Eppure Valiani, nato a Fiume cento anni fa sotto gli Asburgo con il cognome Weiczen (poi italianizzato), non fu soltanto un militante politico, prima comunista, poi azionista, quindi radicale, infine senatore a vita iscritto al gruppo repubblicano dal 1980 in poi. Fu anche funzionario e dirigente di banca per molti anni.
Appunto le carte concernenti questa sua attività professionale sono state presentate ieri presso l’Archivio storico di Intesa Sanpaolo, che ne è il depositario (i documenti del suo impegno politico sono distanti pochi passi, alla Fondazione Feltrinelli), con la partecipazione di diversi studiosi.
Il primo relatore, Guido Montanari, ha precisato che Valiani cominciò a lavorare per la Banca Commerciale Italiana di Raffaele Mattioli nel 1949. E per suo conto girò il mondo, dalla Bulgaria all’India passando per l’Iran, sfruttando le sue doti di poliglotta. Quindi si occupò delle attività culturali della Comit e nel 1984 si adoperò per costituirne l’archivio storico, primo nucleo di quello di Intesa Sanpaolo, la cui direttrice Francesca Pino ha ricordato come fu proprio Valiani che, attraverso ripetute pressioni, la convinse ad accettare un compito così impegnativo.

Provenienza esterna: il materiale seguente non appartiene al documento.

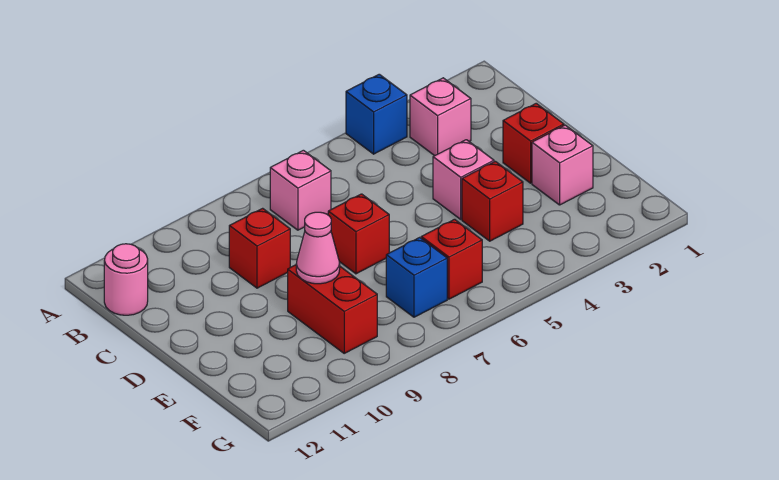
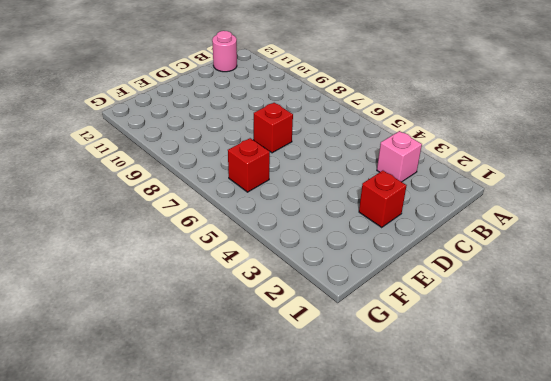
none -> blue brick A4 level 1
none -> pink brick B7 level 1
none -> red brick C9 level 1

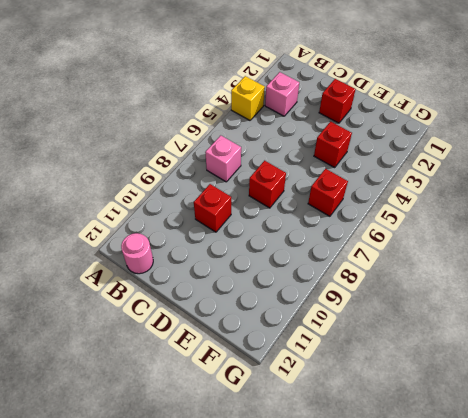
yellow brick A4 level 1 -> blue brick A4 level 1
none -> pink brick D4 level 1
none -> pink brick E2 level 1
none -> red brick E9:F9 level 1

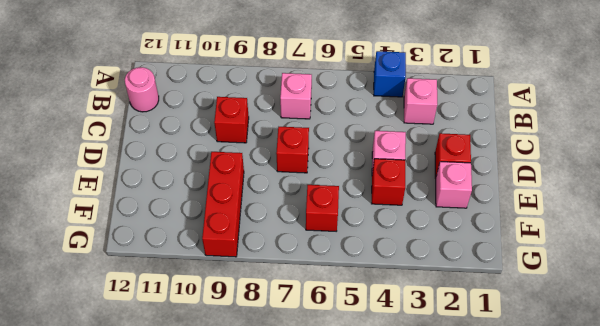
red brick E9:G9 level 1 -> red brick E9:F9 level 1
none -> blue brick F7 level 1
none -> pink cone E9 level 2

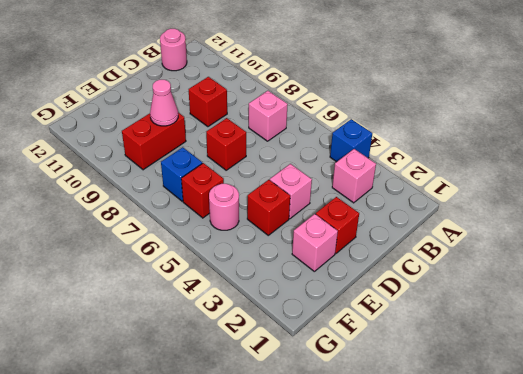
pink round brick F5 level 1 -> none

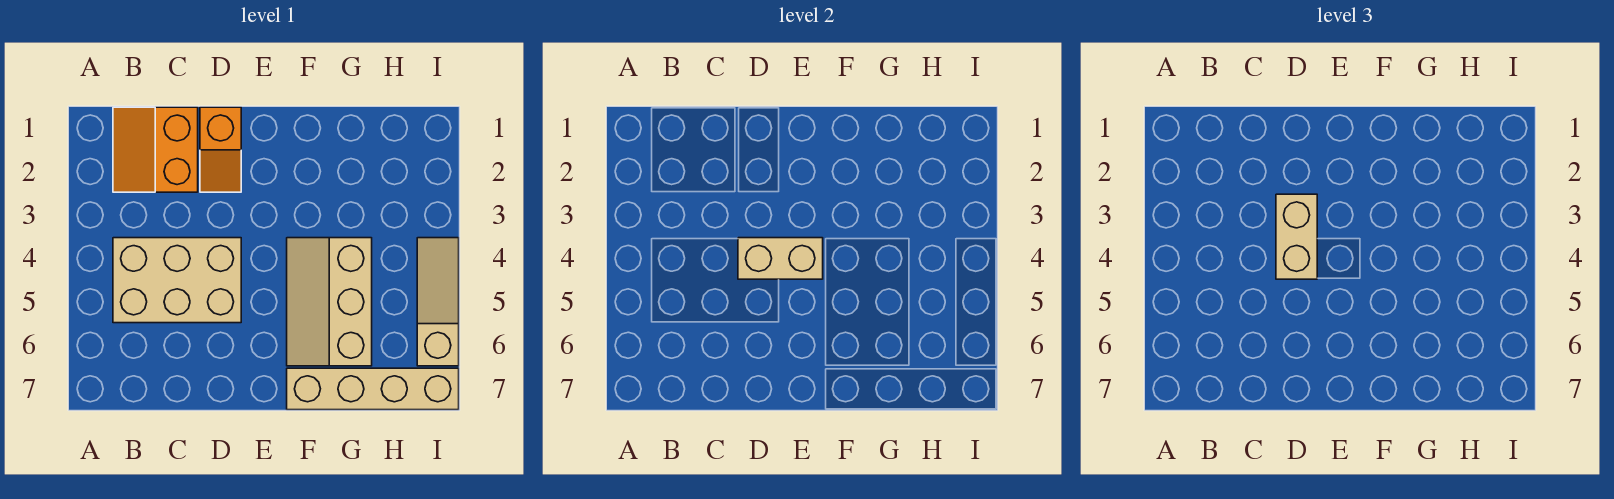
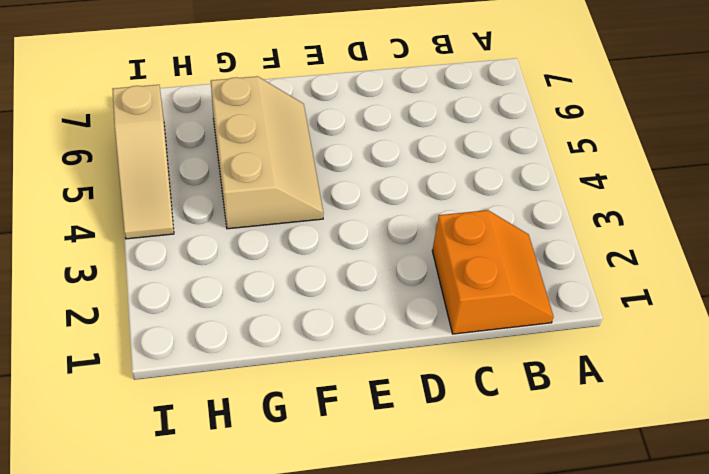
none -> tan brick B4:D5 level 1
none -> orange slope D1:D2 level 1 top 1

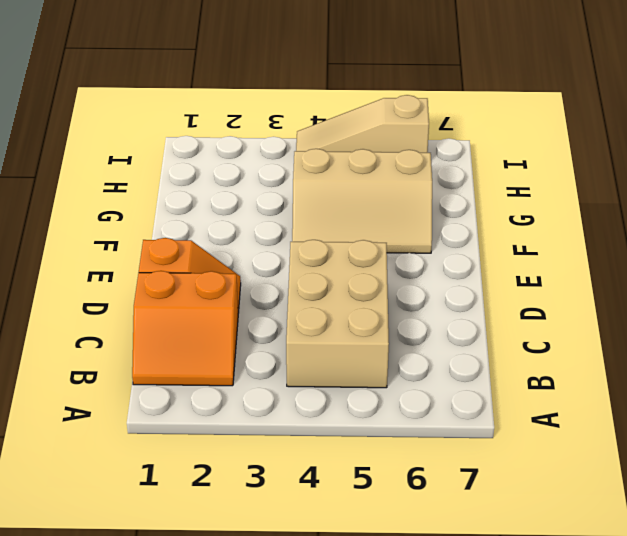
none -> tan brick F7:I7 level 1
none -> tan brick D4:E4 level 2

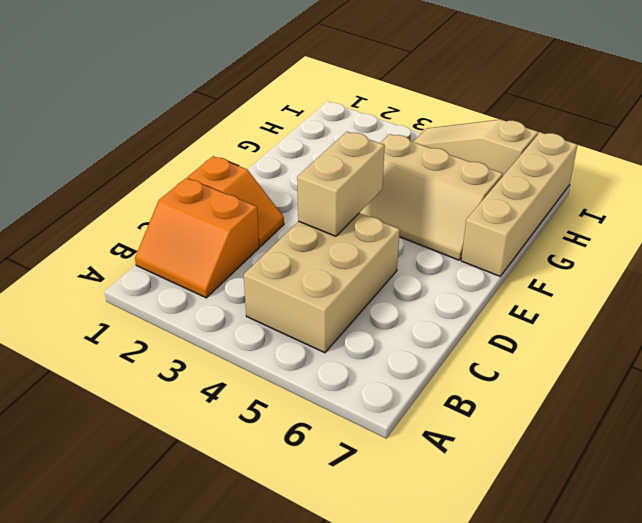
none -> tan brick D3:D4 level 3

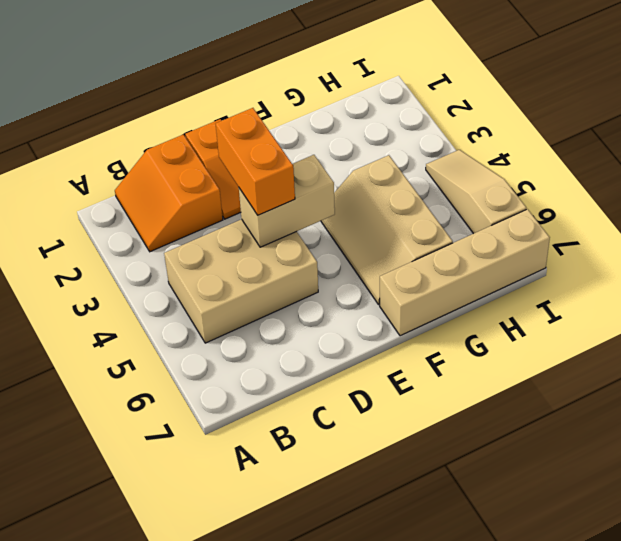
orange brick D3:D4 level 3 -> tan brick D3:D4 level 3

Altri interventi hanno permesso di misurare la vastità degli interessi di Valiani e la sua ferma coerenza, sottolineata in particolare dal biografo Andrea Ricciardi, nel perseguire gli ideali di libertà e giustizia sociale che ne avevano ispirato sin da ragazzo le battaglie politiche. Per esempio Manuela Albertone, docente dell’ateneo di Torino, ha ripercorso le tappe del suo dialogo con un altro ex azionista, Alessandro Galante Garrone, sul pensiero settecentesco e le radici illuministe del socialismo. Mentre Sandro Gerbi ha posto in rilievo la preoccupazione di Valiani per la corruzione (anzi, lui diceva «corruttela») dilagante nella società italiana, citando un suo articolo sul «Corriere della sera» di parecchi anni fa, ma ancora molto attuale.
Infine un paio di curiosità. Franco Fantoni, curatore del carteggio tra Valiani e Aldo Garosci edito da Franco Angeli con il titolo L’impegno e la ragione , ha rievocato il timore dello stesso Valiani che il suo passato di cospiratore pregiudicasse le sue missioni all’estero per la Comit. E Marino Viganò ha ricordato un’intervista in cui il senatore a vita gli riferì che il Partito d’Azione aveva dato il contributo militare maggiore all’insurrezione di Milano nell’aprile del 1945. Ma solo perché sotto le sue bandiere si erano posti allora i militi della Guardia di finanza.